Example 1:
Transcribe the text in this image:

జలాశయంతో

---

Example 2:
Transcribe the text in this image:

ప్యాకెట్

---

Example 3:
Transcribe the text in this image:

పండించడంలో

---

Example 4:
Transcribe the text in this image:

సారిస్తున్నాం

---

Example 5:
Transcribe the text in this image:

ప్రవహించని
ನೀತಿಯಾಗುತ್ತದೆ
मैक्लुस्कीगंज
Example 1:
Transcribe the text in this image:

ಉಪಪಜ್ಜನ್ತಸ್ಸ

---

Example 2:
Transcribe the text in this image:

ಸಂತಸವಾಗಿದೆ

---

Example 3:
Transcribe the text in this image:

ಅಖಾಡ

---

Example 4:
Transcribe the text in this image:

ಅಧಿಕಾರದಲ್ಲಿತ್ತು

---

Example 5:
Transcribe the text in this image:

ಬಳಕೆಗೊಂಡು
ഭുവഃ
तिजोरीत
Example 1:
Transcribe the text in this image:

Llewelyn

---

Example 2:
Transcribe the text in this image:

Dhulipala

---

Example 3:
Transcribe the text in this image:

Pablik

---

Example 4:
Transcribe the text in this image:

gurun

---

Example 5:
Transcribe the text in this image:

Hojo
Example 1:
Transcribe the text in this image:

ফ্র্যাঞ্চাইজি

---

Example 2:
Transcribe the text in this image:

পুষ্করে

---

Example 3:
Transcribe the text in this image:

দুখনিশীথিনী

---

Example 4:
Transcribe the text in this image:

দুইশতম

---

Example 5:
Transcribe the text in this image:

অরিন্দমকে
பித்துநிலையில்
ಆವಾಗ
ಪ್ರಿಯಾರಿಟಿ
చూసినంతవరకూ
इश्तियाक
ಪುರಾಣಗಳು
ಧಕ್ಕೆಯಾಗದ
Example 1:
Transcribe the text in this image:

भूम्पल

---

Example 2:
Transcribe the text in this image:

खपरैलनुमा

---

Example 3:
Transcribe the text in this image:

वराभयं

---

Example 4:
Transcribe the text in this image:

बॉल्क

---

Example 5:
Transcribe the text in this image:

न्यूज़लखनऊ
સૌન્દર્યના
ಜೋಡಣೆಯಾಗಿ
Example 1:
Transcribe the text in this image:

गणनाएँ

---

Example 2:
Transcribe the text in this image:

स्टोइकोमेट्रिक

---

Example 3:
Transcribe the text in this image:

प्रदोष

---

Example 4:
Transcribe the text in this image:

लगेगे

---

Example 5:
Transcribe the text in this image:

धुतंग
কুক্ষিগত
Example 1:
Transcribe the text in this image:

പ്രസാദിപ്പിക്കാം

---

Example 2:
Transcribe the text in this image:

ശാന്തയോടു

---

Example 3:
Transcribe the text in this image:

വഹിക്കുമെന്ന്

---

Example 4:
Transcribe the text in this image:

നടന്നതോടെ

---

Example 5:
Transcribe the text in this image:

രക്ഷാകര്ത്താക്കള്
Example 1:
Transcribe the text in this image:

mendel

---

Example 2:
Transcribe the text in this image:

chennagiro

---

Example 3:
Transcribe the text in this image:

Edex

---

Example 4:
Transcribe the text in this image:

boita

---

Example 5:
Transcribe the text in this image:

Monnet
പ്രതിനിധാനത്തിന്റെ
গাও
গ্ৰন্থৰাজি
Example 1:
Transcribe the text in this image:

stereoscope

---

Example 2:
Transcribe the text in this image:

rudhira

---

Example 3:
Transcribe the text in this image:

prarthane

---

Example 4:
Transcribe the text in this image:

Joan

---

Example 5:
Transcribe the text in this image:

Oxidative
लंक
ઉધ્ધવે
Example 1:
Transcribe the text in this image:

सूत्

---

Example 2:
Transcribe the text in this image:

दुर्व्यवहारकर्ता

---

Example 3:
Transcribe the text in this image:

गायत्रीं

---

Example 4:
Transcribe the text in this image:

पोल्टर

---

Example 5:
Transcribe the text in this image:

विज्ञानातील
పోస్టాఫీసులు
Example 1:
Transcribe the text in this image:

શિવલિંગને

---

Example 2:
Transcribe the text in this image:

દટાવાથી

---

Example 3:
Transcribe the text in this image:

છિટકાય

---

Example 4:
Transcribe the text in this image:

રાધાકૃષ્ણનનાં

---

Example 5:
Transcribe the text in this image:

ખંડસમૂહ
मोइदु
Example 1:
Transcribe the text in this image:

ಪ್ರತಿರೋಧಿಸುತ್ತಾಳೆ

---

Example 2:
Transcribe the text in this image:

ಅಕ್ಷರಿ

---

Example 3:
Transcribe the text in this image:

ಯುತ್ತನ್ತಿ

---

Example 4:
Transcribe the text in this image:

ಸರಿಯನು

__EXERCISE REQUIREMENTS__. Every entry in the listing should be retyped exactly.

__OUTPUT FOR THIS EXERCISE__.
Example 1:
Transcribe the text in this image:

జలాశయంతో

---

Example 2:
Transcribe the text in this image:

ప్యాకెట్

---

Example 3:
Transcribe the text in this image:

పండించడంలో

---

Example 4:
Transcribe the text in this image:

సారిస్తున్నాం

---

Example 5:
Transcribe the text in this image:

ప్రవహించని
ನೀತಿಯಾಗುತ್ತದೆ
मैक्लुस्कीगंज
Example 1:
Transcribe the text in this image:

ಉಪಪಜ್ಜನ್ತಸ್ಸ

---

Example 2:
Transcribe the text in this image:

ಸಂತಸವಾಗಿದೆ

---

Example 3:
Transcribe the text in this image:

ಅಖಾಡ

---

Example 4:
Transcribe the text in this image:

ಅಧಿಕಾರದಲ್ಲಿತ್ತು

---

Example 5:
Transcribe the text in this image:

ಬಳಕೆಗೊಂಡು
ഭുവഃ
तिजोरीत
Example 1:
Transcribe the text in this image:

Llewelyn

---

Example 2:
Transcribe the text in this image:

Dhulipala

---

Example 3:
Transcribe the text in this image:

Pablik

---

Example 4:
Transcribe the text in this image:

gurun

---

Example 5:
Transcribe the text in this image:

Hojo
Example 1:
Transcribe the text in this image:

ফ্র্যাঞ্চাইজি

---

Example 2:
Transcribe the text in this image:

পুষ্করে

---

Example 3:
Transcribe the text in this image:

দুখনিশীথিনী

---

Example 4:
Transcribe the text in this image:

দুইশতম

---

Example 5:
Transcribe the text in this image:

অরিন্দমকে
பித்துநிலையில்
ಆವಾಗ
ಪ್ರಿಯಾರಿಟಿ
చూసినంతవరకూ
इश्तियाक
ಪುರಾಣಗಳು
ಧಕ್ಕೆಯಾಗದ
Example 1:
Transcribe the text in this image:

भूम्पल

---

Example 2:
Transcribe the text in this image:

खपरैलनुमा

---

Example 3:
Transcribe the text in this image:

वराभयं

---

Example 4:
Transcribe the text in this image:

बॉल्क

---

Example 5:
Transcribe the text in this image:

न्यूज़लखनऊ
સૌન્દર્યના
ಜೋಡಣೆಯಾಗಿ
Example 1:
Transcribe the text in this image:

गणनाएँ

---

Example 2:
Transcribe the text in this image:

स्टोइकोमेट्रिक

---

Example 3:
Transcribe the text in this image:

प्रदोष

---

Example 4:
Transcribe the text in this image:

लगेगे

---

Example 5:
Transcribe the text in this image:

धुतंग
কুক্ষিগত
Example 1:
Transcribe the text in this image:

പ്രസാദിപ്പിക്കാം

---

Example 2:
Transcribe the text in this image:

ശാന്തയോടു

---

Example 3:
Transcribe the text in this image:

വഹിക്കുമെന്ന്

---

Example 4:
Transcribe the text in this image:

നടന്നതോടെ

---

Example 5:
Transcribe the text in this image:

രക്ഷാകര്ത്താക്കള്
Example 1:
Transcribe the text in this image:

mendel

---

Example 2:
Transcribe the text in this image:

chennagiro

---

Example 3:
Transcribe the text in this image:

Edex

---

Example 4:
Transcribe the text in this image:

boita

---

Example 5:
Transcribe the text in this image:

Monnet
പ്രതിനിധാനത്തിന്റെ
গাও
গ্ৰন্থৰাজি
Example 1:
Transcribe the text in this image:

stereoscope

---

Example 2:
Transcribe the text in this image:

rudhira

---

Example 3:
Transcribe the text in this image:

prarthane

---

Example 4:
Transcribe the text in this image:

Joan

---

Example 5:
Transcribe the text in this image:

Oxidative
लंक
ઉધ્ધવે
Example 1:
Transcribe the text in this image:

सूत्

---

Example 2:
Transcribe the text in this image:

दुर्व्यवहारकर्ता

---

Example 3:
Transcribe the text in this image:

गायत्रीं

---

Example 4:
Transcribe the text in this image:

पोल्टर

---

Example 5:
Transcribe the text in this image:

विज्ञानातील
పోస్టాఫీసులు
Example 1:
Transcribe the text in this image:

શિવલિંગને

---

Example 2:
Transcribe the text in this image:

દટાવાથી

---

Example 3:
Transcribe the text in this image:

છિટકાય

---

Example 4:
Transcribe the text in this image:

રાધાકૃષ્ણનનાં

---

Example 5:
Transcribe the text in this image:

ખંડસમૂહ
मोइदु
Example 1:
Transcribe the text in this image:

ಪ್ರತಿರೋಧಿಸುತ್ತಾಳೆ

---

Example 2:
Transcribe the text in this image:

ಅಕ್ಷರಿ

---

Example 3:
Transcribe the text in this image:

ಯುತ್ತನ್ತಿ

---

Example 4:
Transcribe the text in this image:

ಸರಿಯನು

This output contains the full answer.